Friday, December 5, 2008

Wife Rule #90: Take a Family Portrait

I love looking at the large family portrait hanging at the end of our hallway, the one that shows our family sitting together on the rock jetty closest to Grandpa's beach house. Every year we attempt a family portrait here, but it has proven very difficult to capture the golden moment when all the essential elements intersect for the perfect picture: the transient, fiery light from the setting sun, at just the right angle and hue; the milky, liquid blues in the sky as dusk approaches; the reflected evening light off the darkening water; and just enough sand, rock, and background to elicit soul-warming memories of this place we love to visit.

Sometimes when it's quiet and late and the picture is illuminated by lamplight, I can almost smell the salty breeze and hear the gentle churning of the waves and feel the cool sand between my toes.

Oh yes, and there's also the people.

I haven't forgotten that the most essential, and perhaps the most challenging aspect of any portrait of our young, bustling family is, after all, the family. It is often daunting to capture a shot where we don't have to use a computer afterwards to swap out any heads or other appendages. Scott by himself was on a streak for a couple of years where it was rare to find any shot where his tongue wasn't hanging out, and both eyes were open and pointing in the same direction. Combine that with wiggly little ones, and the strange magnetic pull that draws their fingers to their noses, and you can start to understand why during any given family picture shoot, we take approximately one hundred million pictures, until our kids' grins have turned to grimaces or tears. Most family portraits end with at least one kid completely melting down and the rest of us looking rather constipated.

But taking them is worth it, and I'll tell you why. First of all, just take a look at those adorable little mugs: nine-year-old Dawn is clearly on the verge of blossoming into a gorgeous young woman; seven-year-old Rachel has the world's best picture-perfect flirty smile; Scott is a strappingly handsome young five-year-old, the object of affection for all the girls in his Kindergarten class (I have no doubt); Andrew is, well, just take a look at him with his wrinkled up three-year-old nose and grinning, protruding jaw, and you can't help but want to pick him up and squeeze the little bugger with all your strength; and Charity--precious, tiny Charity--can only best be described as an adorable little ball of Cindy-Lou-Who cuteness combined with the angelic aura of someone who is wonderfully, celestially pure and new. (Yes, she does get her way around our house a lot!)

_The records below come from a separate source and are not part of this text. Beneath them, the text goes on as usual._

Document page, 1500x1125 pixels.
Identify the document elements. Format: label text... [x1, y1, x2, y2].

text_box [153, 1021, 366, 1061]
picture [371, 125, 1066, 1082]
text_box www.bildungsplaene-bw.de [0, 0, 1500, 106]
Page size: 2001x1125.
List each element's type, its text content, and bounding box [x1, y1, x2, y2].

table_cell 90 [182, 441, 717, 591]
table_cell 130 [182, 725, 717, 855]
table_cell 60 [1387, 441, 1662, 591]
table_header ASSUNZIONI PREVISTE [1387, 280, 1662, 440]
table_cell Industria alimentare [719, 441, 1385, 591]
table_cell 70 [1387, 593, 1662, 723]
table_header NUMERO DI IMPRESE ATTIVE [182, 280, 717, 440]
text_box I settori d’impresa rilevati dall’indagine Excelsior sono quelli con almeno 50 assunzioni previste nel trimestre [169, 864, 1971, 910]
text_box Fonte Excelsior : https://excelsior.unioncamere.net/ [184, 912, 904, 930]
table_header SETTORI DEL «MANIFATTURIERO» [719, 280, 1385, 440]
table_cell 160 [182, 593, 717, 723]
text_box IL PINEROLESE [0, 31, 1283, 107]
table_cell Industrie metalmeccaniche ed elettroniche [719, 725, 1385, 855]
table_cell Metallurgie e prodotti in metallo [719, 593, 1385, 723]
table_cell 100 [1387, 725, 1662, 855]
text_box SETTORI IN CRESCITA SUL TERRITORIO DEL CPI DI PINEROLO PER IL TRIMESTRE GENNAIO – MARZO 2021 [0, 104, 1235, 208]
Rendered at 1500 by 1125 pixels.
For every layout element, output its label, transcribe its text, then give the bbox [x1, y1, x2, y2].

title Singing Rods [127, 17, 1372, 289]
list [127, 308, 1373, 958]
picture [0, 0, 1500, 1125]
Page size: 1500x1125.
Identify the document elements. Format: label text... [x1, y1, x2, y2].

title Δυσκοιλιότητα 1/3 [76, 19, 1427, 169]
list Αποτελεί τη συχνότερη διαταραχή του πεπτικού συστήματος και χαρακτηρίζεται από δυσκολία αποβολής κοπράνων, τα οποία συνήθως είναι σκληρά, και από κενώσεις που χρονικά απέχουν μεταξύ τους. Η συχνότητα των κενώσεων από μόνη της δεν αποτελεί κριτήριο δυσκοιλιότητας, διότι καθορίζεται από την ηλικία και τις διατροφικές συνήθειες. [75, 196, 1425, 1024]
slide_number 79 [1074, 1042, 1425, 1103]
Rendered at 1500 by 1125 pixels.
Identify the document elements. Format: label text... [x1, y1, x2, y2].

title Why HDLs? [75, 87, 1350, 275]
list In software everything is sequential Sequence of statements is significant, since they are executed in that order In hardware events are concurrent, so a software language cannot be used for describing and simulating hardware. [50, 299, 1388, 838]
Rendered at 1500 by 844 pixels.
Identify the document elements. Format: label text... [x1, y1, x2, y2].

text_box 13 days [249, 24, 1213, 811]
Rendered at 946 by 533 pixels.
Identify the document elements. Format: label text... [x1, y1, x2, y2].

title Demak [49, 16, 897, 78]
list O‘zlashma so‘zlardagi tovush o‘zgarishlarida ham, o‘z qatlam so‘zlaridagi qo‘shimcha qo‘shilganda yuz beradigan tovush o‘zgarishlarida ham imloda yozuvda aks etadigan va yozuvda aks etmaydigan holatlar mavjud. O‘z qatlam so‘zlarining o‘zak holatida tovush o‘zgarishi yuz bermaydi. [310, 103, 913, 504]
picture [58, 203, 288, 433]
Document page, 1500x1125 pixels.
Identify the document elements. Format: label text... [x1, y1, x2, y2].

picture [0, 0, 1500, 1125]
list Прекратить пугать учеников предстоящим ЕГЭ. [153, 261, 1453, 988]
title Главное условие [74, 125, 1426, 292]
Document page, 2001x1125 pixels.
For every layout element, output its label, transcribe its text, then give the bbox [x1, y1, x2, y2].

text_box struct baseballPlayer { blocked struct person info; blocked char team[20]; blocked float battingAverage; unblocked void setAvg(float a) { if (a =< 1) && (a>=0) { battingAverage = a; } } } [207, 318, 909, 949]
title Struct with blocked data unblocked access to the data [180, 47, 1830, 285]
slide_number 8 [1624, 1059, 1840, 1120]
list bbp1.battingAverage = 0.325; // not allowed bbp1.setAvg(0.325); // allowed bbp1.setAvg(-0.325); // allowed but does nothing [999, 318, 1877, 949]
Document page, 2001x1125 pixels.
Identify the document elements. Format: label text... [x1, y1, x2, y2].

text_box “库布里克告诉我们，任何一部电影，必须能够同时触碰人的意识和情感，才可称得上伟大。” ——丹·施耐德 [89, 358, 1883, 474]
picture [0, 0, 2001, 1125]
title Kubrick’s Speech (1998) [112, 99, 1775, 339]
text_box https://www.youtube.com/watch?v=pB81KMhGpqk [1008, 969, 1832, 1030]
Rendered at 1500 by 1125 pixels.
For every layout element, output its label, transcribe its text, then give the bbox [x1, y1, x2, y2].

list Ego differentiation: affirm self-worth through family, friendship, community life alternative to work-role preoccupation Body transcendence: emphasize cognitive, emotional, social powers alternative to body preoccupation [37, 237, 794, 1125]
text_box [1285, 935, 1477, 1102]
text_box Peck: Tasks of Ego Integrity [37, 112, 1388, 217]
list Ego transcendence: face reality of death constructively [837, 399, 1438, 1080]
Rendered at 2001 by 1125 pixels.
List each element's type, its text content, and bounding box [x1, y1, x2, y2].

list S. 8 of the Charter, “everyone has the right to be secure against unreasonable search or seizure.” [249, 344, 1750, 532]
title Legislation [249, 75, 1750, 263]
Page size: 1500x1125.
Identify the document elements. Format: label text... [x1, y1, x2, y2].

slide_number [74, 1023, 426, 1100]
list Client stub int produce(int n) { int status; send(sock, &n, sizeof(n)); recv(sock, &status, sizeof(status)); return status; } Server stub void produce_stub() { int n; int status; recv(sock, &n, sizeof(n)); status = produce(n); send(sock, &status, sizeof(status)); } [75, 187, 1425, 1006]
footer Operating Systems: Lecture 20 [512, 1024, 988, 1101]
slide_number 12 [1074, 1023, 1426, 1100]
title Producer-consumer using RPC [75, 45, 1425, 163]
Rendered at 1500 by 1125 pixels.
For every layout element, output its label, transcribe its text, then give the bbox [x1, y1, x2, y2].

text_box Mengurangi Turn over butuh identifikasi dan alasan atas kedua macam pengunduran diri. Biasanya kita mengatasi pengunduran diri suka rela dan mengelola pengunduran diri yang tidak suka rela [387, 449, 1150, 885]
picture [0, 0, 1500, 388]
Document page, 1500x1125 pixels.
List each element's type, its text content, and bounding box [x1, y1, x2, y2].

But the value of this snapshot goes far beyond our kids' unimpeachable cuteness or their parents’ obvious photogenic gifts. You see, we have hundreds of highly-entertaining pictures showing the general state of happy chaos that accompanies us through most of our existence (boogery noses, messy hair, half-naked kids streaking through the back yard, etc). But this family portrait is an ideal--a vision of perfection--captured and frozen in time. Yes, we had to work hard to get it. Yes, we took dozens of shots to get just one that was even as good as this one. Yes, this shot is not what we normally look like (the only typical color-coordination of our clothes is that we all have the same food spilled down our shirts). But the ideal shown here is about our family being reflected in the best light, under the best of circumstances, with everyone looking and acting their best, even if just for a moment.

It's important to have ideals in families. It's essential to have goals to work towards. It's vital to remember that by casting aside all the hard labor, the petty problems, the real difficulties, and the endless doldrums of day-to-day life, there is tremendous value and beauty and eternal promise in the concept of family. There's a reason why love flows so easily and abundantly within a family. The spiritual warmth, peace, and purpose that are hinted at by serene, smiling faces in a family portrait are why God gave us families.

At this Christmas season, let's remember that Christ came to earth to belong to a family, a human family like yours and mine, that was full of imperfections and difficulties. He came to show us how to overcome, to hold up the highest ideals as a standard and to enable us to eventually reach them. He is the way, the truth, and the life. He provides the perfect--and only--pathway to the joyous eternity we all want. And He does it for families--our close-knit, earthly families, as well as the broader human family that we all belong to as children of our Heavenly Father.

So take a moment to hold your dear ones close this season, and try to remember why we have families in the first place. And if it helps you, like it does for us, take a family portrait.